La misión en sí también es bastante ambiciosa. No solo están haciendo un viaje de placer a la luna; la NASA está realizando investigaciones de salud en los astronautas, probando los sistemas del cohete, estudiando la ciencia lunar e incluso coordinando con otros países como Arabia Saudita y Alemania en investigaciones lunares. Se está convirtiendo en un esfuerzo internacional colaborativo.

Lo que es increíble es lo saturado que se ha vuelto el sector espacial.
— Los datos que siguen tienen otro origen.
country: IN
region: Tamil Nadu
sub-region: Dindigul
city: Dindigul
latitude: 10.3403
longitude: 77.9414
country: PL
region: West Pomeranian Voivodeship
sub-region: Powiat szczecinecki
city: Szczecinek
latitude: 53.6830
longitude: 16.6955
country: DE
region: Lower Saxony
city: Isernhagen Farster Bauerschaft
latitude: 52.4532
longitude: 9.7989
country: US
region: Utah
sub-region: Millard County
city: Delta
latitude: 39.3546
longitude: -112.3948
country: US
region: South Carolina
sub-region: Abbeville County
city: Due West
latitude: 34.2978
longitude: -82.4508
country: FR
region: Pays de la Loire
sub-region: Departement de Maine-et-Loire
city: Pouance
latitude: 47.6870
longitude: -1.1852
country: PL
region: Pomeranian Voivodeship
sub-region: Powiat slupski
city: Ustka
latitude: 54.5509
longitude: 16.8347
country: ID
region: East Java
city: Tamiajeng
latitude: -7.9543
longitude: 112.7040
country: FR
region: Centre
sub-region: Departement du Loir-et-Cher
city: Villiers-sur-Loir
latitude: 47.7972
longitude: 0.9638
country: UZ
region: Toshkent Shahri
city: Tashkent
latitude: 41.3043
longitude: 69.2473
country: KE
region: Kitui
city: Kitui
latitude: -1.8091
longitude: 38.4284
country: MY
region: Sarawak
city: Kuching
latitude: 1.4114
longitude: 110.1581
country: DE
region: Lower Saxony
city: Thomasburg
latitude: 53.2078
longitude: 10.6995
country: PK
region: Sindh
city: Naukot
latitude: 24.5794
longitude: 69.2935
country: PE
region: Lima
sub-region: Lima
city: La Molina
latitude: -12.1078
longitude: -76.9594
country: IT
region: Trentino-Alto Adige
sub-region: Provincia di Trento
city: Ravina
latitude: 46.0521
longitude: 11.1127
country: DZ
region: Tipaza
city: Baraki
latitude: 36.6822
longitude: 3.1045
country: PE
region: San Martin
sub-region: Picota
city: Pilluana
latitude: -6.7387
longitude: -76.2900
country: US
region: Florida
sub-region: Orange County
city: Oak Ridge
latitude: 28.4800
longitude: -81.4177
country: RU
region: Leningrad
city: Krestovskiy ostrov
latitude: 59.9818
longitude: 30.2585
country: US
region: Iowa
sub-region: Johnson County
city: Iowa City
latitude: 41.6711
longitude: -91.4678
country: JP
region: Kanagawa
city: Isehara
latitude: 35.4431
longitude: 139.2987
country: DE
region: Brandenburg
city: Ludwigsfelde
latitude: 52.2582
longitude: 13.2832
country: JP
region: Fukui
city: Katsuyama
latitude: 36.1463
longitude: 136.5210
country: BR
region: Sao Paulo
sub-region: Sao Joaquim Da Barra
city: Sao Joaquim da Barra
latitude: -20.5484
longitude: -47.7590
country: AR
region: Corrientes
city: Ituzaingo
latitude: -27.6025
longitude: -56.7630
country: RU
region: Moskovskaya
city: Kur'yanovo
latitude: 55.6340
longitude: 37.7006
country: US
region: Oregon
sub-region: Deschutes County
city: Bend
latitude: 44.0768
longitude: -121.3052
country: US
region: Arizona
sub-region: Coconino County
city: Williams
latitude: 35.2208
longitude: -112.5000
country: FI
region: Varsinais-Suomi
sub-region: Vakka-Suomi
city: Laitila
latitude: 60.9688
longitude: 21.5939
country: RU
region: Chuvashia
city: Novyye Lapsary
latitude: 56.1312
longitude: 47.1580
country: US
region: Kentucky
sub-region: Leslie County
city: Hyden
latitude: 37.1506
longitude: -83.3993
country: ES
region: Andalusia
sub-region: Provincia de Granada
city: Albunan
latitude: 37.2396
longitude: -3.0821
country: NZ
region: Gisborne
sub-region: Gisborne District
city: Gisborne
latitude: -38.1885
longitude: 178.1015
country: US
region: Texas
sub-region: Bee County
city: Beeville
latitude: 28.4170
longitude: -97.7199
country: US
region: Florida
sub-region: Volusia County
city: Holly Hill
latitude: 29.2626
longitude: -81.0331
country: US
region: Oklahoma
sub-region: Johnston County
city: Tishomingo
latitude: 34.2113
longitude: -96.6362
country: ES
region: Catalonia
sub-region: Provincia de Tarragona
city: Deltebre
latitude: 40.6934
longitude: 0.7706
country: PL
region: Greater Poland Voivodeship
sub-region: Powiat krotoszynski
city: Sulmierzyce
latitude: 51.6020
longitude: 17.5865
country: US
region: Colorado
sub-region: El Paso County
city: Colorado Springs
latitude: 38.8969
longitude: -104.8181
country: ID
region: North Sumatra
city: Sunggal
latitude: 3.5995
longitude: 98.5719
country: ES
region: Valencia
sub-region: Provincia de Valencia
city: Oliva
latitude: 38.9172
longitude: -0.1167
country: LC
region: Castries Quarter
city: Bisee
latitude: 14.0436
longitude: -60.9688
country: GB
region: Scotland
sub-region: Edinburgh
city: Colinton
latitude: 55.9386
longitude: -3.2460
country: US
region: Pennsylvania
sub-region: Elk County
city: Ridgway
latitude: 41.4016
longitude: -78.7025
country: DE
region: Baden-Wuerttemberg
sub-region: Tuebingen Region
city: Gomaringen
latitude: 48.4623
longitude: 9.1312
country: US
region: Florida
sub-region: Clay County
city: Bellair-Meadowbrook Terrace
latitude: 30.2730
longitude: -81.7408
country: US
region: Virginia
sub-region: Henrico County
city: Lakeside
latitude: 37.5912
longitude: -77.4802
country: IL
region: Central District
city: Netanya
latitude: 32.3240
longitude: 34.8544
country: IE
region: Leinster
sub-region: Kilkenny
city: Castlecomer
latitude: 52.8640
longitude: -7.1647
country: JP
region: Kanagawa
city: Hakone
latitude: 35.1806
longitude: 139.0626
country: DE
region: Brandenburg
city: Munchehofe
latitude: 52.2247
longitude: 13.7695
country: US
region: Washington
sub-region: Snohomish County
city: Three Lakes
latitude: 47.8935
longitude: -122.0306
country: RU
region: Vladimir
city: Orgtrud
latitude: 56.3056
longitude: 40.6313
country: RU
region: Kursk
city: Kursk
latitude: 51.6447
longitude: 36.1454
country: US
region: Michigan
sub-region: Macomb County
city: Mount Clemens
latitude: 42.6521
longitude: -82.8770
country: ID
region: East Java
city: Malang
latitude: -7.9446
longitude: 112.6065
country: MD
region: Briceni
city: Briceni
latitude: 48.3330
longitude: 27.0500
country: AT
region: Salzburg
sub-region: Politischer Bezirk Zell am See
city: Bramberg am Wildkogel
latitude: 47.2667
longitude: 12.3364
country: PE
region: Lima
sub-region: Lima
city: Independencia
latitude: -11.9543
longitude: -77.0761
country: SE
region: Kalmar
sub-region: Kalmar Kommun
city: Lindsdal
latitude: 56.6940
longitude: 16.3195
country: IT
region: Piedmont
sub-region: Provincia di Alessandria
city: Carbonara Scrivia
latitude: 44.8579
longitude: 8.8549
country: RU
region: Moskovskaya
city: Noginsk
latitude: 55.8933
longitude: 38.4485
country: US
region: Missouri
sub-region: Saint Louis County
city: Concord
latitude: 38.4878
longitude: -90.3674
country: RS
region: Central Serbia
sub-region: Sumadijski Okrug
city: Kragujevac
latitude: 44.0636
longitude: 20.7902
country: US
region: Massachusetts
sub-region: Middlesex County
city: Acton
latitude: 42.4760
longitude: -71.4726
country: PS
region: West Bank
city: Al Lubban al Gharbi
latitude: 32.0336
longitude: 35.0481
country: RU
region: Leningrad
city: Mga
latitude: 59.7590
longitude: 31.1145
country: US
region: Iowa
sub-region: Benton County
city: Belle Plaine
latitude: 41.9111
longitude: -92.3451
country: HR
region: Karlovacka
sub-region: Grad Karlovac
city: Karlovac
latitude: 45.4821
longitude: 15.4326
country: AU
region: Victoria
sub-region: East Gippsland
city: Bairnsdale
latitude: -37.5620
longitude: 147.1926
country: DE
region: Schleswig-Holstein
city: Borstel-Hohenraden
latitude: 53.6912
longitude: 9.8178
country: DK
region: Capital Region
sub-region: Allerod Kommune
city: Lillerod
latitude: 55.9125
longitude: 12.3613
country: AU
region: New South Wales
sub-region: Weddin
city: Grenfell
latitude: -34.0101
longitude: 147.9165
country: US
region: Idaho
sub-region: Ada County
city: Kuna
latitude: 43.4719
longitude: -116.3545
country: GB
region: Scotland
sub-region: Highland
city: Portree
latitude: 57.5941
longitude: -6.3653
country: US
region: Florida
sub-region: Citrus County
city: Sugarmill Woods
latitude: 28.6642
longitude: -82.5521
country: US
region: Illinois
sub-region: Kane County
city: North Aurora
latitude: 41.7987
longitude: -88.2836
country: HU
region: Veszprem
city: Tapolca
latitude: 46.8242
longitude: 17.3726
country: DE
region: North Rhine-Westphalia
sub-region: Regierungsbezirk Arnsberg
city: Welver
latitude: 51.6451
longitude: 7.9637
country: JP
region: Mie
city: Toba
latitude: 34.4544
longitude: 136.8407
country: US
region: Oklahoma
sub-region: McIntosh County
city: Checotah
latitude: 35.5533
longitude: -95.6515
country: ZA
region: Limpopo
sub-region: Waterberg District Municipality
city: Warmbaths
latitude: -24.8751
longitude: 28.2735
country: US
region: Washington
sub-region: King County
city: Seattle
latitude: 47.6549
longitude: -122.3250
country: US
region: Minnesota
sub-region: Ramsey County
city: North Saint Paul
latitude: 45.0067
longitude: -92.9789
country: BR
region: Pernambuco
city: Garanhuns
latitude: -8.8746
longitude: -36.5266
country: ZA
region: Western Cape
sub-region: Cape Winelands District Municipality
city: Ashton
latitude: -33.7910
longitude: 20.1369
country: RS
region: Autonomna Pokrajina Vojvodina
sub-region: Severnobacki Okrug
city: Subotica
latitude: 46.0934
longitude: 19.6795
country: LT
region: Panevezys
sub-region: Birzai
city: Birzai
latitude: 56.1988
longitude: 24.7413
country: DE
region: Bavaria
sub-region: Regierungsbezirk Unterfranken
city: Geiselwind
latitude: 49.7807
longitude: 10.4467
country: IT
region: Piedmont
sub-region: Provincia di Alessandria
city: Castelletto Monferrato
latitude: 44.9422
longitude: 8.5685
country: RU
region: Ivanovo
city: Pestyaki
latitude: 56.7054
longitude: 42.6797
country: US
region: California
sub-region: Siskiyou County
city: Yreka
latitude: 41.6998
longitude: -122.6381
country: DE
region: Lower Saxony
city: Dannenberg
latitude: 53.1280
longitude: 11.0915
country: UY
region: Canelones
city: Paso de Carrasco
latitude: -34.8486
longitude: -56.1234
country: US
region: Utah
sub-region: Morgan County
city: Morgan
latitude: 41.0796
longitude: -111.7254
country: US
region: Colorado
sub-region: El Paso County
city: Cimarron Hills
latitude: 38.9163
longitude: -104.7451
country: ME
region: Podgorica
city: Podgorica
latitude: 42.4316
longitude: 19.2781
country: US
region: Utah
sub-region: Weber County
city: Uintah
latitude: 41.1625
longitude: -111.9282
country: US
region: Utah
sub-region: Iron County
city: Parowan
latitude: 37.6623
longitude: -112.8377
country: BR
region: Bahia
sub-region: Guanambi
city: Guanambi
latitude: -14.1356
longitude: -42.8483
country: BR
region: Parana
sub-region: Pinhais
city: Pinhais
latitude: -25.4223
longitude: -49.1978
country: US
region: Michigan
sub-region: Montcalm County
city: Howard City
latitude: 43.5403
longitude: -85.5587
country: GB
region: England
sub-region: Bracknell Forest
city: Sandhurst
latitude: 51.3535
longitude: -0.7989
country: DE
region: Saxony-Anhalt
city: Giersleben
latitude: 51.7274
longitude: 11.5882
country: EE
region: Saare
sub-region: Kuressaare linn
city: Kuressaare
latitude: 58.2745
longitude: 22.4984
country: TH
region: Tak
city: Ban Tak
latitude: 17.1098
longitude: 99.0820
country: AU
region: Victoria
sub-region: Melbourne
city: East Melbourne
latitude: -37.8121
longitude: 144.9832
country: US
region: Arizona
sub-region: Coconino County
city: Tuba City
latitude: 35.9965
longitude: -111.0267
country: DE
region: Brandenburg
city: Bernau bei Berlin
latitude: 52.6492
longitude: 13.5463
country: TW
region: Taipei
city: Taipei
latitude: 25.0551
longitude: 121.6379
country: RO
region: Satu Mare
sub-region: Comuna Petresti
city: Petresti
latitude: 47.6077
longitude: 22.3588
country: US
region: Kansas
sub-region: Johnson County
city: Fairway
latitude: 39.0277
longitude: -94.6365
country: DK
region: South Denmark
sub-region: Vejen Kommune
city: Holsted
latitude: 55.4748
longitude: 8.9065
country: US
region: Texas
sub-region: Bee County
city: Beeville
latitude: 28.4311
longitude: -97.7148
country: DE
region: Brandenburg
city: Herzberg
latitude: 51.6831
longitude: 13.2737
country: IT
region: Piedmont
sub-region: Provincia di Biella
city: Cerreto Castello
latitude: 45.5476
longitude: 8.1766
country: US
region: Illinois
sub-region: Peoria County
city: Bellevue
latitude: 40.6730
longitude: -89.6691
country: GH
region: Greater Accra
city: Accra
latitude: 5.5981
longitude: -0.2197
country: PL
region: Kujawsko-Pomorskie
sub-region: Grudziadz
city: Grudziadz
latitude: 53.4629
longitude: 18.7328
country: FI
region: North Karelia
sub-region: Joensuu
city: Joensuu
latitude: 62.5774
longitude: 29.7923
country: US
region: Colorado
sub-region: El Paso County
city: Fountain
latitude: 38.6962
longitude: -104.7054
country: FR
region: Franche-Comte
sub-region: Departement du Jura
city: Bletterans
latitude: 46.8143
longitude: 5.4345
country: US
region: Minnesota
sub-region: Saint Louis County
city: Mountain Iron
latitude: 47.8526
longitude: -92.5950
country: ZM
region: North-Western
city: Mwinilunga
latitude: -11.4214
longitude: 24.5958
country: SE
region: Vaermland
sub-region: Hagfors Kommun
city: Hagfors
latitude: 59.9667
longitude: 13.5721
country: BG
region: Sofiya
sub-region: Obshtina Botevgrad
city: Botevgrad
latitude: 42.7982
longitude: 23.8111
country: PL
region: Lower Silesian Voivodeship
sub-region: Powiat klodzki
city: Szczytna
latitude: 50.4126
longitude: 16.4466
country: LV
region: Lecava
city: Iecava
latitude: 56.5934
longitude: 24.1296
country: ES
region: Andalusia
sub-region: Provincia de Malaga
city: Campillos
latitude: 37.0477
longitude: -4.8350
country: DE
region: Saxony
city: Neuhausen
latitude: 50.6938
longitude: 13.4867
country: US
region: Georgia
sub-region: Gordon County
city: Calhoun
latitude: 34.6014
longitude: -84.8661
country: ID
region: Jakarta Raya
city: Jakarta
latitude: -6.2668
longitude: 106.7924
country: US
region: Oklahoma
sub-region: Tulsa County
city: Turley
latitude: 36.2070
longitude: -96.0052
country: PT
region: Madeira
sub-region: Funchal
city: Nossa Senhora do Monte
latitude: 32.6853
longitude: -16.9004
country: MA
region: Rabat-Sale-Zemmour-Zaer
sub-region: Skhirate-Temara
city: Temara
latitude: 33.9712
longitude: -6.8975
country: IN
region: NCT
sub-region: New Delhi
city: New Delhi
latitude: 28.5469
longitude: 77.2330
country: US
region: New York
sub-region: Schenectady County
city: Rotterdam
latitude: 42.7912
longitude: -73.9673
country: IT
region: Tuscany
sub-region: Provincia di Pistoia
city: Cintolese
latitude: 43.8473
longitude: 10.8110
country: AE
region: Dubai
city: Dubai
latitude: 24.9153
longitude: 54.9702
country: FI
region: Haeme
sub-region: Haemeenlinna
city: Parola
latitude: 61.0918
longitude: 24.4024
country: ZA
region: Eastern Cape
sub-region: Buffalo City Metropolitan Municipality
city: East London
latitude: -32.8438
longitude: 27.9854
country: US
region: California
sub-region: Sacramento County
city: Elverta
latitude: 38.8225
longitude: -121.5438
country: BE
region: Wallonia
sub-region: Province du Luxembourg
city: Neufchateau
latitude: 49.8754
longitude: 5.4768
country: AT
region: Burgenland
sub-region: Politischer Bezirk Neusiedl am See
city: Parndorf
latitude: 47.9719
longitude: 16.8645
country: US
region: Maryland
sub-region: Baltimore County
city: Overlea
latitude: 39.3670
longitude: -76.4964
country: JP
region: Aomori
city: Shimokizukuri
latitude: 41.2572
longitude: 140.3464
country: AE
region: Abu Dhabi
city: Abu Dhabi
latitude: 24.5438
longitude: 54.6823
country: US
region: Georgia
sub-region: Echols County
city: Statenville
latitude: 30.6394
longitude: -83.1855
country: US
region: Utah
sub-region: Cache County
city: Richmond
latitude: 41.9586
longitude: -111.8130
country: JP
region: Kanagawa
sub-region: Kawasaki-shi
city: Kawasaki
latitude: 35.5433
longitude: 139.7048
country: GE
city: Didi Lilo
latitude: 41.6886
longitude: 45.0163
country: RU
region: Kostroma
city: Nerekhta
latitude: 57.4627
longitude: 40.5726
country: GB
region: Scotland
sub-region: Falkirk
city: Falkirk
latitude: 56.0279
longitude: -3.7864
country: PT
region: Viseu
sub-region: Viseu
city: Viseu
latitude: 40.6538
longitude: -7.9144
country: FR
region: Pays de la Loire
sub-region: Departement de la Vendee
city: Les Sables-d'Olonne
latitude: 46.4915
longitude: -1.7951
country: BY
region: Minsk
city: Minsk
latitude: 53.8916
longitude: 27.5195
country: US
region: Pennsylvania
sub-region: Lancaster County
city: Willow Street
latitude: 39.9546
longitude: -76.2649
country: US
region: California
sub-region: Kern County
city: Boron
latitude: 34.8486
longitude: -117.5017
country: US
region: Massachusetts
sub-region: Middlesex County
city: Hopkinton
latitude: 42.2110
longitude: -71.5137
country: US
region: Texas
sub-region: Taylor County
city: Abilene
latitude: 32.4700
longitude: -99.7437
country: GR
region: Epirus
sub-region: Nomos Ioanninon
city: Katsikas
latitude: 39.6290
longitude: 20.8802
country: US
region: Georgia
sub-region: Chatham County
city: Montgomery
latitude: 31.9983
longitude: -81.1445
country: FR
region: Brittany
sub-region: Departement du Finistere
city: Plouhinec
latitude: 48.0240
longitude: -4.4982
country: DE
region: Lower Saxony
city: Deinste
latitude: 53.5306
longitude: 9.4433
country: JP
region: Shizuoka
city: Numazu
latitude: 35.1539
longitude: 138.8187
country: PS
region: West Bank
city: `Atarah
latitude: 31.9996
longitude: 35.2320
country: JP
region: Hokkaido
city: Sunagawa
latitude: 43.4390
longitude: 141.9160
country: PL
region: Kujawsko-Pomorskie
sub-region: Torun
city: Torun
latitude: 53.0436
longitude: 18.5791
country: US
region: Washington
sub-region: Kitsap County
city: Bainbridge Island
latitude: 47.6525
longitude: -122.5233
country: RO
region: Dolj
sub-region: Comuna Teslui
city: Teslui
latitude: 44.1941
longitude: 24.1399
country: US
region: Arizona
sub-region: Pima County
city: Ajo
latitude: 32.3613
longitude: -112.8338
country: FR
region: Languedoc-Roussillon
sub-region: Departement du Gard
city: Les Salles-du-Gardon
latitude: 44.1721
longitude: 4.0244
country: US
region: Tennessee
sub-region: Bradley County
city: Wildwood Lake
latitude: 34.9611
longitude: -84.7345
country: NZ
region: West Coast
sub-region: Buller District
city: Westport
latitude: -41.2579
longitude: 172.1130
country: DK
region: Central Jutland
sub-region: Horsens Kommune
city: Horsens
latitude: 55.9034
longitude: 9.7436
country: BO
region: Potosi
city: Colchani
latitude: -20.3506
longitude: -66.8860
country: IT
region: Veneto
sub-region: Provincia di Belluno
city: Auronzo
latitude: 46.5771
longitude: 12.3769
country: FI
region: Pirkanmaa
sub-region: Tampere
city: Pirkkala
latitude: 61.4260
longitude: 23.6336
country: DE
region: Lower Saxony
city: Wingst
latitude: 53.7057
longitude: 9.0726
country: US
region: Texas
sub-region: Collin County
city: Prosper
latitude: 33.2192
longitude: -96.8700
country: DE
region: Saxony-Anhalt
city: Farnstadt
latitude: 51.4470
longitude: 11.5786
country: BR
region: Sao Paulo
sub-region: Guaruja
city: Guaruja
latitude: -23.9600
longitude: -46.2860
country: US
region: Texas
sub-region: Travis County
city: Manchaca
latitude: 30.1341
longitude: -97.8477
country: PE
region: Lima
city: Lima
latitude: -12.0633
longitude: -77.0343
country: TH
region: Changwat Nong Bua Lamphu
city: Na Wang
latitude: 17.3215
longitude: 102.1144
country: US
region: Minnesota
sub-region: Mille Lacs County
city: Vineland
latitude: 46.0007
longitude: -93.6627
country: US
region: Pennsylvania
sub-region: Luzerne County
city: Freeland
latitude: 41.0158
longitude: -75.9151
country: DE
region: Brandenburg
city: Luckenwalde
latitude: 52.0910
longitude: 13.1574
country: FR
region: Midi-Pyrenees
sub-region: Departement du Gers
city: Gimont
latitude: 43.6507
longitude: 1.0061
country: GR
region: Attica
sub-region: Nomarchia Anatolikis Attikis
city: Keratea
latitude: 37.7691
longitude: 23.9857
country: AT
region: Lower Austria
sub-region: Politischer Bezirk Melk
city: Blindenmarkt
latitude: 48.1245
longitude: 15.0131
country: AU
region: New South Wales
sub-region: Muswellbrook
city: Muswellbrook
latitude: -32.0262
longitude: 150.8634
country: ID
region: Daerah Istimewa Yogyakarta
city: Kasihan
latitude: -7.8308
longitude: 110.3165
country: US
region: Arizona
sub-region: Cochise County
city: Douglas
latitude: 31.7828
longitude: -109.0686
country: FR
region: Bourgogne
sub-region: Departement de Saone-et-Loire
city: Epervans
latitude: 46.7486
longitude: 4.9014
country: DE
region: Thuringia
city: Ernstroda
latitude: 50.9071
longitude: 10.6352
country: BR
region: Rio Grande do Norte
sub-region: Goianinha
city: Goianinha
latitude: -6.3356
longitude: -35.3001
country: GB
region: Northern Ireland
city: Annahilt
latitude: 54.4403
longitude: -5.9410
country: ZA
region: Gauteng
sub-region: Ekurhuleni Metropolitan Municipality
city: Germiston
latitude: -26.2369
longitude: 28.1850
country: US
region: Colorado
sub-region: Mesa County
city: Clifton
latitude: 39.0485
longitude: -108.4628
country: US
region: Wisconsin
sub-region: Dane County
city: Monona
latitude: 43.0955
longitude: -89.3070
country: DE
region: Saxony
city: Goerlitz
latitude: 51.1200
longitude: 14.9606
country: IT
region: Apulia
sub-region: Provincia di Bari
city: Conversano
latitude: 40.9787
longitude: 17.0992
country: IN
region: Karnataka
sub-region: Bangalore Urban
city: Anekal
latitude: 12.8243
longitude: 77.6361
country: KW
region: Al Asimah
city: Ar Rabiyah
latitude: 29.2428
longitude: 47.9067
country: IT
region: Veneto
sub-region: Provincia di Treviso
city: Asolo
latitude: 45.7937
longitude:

SpaceX cambió su enfoque a la exploración lunar, Firefly Aerospace y Intuitive Machines ya han enviado naves espaciales allí, y ahora la NASA planea retirar la ISS. Los costos se están acumulando, pero hay un impulso real detrás de esto. Christina Koch y el resto de la tripulación de Artemis representan algo más grande que una sola misión: son parte del próximo capítulo de la humanidad en la exploración espacial.

El lanzamiento sigue retrasándose, y sí, hay preocupaciones presupuestarias y complicaciones políticas, pero esto se siente como uno de esos momentos históricos a los que vale la pena prestar atención. La primera astronauta negra en la luna, la primera mujer en hacer ese viaje; ese tipo de hitos que moldean cómo las futuras generaciones ven lo que es posible.